- **Problem**
Copy the records verbatim from their first line through the line containing "who made the contact, but", including both of those lines.

- **Page-level text extractions**
++++++++
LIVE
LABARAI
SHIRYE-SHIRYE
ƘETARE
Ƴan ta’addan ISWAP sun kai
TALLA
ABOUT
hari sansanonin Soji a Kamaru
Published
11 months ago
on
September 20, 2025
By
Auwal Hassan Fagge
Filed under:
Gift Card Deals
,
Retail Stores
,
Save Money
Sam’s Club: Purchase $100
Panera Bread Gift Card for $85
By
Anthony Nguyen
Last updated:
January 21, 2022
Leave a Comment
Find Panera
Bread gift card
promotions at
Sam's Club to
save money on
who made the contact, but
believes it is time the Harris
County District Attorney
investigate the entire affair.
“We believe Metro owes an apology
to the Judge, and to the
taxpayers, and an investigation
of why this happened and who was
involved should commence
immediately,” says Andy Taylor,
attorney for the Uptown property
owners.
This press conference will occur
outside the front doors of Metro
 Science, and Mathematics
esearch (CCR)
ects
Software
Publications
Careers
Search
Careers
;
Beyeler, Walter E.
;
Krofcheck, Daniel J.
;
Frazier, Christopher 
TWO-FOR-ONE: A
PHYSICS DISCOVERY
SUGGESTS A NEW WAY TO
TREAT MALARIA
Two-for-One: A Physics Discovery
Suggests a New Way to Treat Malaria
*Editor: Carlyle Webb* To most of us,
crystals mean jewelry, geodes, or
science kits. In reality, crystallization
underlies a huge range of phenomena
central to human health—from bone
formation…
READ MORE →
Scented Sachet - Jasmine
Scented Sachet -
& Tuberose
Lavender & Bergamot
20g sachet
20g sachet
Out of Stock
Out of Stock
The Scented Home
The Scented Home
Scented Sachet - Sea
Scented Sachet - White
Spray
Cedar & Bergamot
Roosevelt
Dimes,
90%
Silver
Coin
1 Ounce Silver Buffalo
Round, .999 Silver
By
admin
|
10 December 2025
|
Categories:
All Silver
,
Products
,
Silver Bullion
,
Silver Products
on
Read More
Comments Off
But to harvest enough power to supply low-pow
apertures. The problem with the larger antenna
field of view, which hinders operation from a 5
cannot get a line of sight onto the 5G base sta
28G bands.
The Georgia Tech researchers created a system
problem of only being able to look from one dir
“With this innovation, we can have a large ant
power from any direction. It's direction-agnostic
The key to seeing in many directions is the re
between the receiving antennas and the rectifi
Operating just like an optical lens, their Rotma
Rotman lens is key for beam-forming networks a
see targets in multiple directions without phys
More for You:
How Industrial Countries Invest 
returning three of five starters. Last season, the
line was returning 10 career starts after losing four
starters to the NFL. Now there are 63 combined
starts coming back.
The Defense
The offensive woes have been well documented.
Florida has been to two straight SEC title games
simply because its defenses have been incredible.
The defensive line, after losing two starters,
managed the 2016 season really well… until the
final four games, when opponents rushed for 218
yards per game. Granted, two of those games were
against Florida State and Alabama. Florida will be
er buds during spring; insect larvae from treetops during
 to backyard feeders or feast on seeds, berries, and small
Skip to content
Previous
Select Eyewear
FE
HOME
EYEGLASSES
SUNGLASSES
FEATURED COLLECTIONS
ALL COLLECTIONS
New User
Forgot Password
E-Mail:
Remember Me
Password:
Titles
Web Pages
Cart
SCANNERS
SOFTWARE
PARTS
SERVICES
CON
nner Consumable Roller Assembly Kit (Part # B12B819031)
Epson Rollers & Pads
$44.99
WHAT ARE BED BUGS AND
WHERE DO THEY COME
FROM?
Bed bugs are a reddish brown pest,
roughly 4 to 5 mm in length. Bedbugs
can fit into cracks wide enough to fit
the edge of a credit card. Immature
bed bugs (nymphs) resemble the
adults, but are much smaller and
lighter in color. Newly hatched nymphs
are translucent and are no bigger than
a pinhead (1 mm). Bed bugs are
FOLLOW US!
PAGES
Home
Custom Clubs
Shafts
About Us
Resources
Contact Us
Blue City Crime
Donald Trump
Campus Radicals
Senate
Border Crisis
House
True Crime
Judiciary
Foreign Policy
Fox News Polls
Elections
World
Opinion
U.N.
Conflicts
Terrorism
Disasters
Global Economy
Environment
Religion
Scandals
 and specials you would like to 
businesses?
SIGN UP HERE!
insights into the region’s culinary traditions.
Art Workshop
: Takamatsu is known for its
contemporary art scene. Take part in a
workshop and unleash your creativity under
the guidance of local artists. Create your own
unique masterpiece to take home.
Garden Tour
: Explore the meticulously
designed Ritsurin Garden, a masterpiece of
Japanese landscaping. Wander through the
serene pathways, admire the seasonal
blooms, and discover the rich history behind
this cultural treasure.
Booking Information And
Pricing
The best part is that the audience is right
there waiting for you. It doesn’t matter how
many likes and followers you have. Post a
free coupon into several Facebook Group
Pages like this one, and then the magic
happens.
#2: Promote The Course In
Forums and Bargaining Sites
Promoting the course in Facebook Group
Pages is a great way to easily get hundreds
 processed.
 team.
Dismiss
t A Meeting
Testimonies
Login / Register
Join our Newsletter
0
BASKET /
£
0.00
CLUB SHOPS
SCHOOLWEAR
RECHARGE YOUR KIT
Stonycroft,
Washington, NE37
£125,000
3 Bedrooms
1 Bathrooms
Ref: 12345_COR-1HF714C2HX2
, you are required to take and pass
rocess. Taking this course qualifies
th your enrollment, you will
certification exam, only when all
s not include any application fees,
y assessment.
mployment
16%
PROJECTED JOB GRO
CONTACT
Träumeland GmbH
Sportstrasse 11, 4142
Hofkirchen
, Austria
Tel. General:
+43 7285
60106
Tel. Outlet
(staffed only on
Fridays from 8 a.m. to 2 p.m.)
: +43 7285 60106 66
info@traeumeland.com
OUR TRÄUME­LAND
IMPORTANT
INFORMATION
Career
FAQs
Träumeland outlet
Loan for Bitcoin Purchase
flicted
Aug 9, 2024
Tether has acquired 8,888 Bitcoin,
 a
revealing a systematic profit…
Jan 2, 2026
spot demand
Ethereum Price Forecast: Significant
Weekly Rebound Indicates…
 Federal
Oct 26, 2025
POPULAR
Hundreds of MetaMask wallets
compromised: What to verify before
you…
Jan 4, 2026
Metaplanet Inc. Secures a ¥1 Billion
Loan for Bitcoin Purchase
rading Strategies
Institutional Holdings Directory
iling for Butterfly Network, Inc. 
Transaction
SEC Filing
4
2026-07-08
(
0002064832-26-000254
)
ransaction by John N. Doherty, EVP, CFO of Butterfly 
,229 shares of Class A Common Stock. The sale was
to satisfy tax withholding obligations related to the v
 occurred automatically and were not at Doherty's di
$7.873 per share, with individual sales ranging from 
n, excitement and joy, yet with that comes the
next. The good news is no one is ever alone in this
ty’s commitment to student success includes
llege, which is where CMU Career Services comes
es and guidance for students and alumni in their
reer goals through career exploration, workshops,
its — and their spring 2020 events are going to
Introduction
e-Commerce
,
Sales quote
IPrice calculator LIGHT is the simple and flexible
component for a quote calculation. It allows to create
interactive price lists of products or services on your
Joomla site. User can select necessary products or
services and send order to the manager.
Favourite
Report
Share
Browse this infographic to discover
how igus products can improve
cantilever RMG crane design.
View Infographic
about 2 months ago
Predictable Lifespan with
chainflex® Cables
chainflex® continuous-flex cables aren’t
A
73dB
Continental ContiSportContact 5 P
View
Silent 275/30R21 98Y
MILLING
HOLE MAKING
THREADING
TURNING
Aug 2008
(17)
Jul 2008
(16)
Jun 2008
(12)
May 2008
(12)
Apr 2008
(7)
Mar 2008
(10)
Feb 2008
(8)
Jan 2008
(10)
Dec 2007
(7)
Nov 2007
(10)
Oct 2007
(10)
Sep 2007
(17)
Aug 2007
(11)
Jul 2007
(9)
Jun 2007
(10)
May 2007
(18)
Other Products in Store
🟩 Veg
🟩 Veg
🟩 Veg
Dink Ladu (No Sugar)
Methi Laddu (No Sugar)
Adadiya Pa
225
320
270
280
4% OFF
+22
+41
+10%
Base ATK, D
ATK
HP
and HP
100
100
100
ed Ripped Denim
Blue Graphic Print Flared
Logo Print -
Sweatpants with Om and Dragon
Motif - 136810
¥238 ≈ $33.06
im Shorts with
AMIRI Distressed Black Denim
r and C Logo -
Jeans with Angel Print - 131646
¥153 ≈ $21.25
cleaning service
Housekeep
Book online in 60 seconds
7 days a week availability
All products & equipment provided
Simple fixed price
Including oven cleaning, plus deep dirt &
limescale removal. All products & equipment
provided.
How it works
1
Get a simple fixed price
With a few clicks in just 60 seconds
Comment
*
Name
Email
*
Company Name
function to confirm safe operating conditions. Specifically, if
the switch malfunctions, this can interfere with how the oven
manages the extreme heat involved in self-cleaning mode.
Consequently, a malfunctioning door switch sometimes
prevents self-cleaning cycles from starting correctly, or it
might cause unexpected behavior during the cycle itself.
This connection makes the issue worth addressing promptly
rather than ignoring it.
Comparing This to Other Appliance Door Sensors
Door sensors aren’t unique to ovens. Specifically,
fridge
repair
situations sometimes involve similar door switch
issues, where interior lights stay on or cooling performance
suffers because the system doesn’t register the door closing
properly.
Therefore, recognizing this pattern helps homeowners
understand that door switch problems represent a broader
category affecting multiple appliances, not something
++++++++
- **Solution below**
LIVE
LABARAI
SHIRYE-SHIRYE
ƘETARE
Ƴan ta’addan ISWAP sun kai
TALLA
ABOUT
hari sansanonin Soji a Kamaru
Published
11 months ago
on
September 20, 2025
By
Auwal Hassan Fagge
Filed under:
Gift Card Deals
,
Retail Stores
,
Save Money
Sam’s Club: Purchase $100
Panera Bread Gift Card for $85
By
Anthony Nguyen
Last updated:
January 21, 2022
Leave a Comment
Find Panera
Bread gift card
promotions at
Sam's Club to
save money on
who made the contact, but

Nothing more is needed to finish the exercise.